PROBLEM TO WORK ON | Taking the line that contains "VERORDNUNG (EU) 2019/2017" as the first, copy exactly every line through the last line of the records, and nothing else.
◇ ◇ ◇ ◇
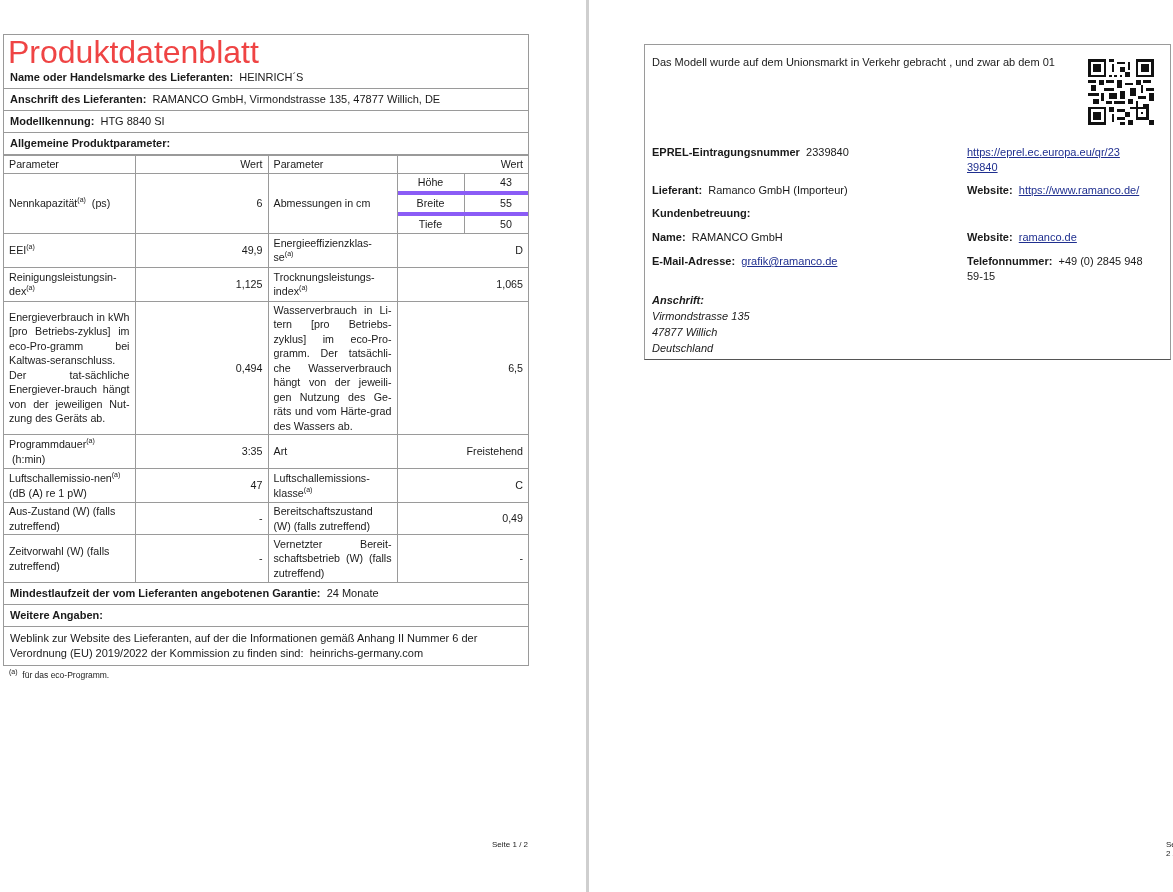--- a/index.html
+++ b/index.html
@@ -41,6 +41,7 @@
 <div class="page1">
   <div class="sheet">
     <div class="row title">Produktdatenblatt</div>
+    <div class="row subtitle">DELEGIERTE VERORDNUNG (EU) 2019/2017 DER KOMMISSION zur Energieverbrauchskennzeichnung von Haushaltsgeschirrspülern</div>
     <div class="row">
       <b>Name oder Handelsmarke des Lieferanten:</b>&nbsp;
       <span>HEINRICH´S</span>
◇ ◇ ◇ ◇
FINAL ANSWER |
+    <div class="row subtitle">DELEGIERTE VERORDNUNG (EU) 2019/2017 DER KOMMISSION zur Energieverbrauchskennzeichnung von Haushaltsgeschirrspülern</div>
     <div class="row">
       <b>Name oder Handelsmarke des Lieferanten:</b>&nbsp;
       <span>HEINRICH´S</span>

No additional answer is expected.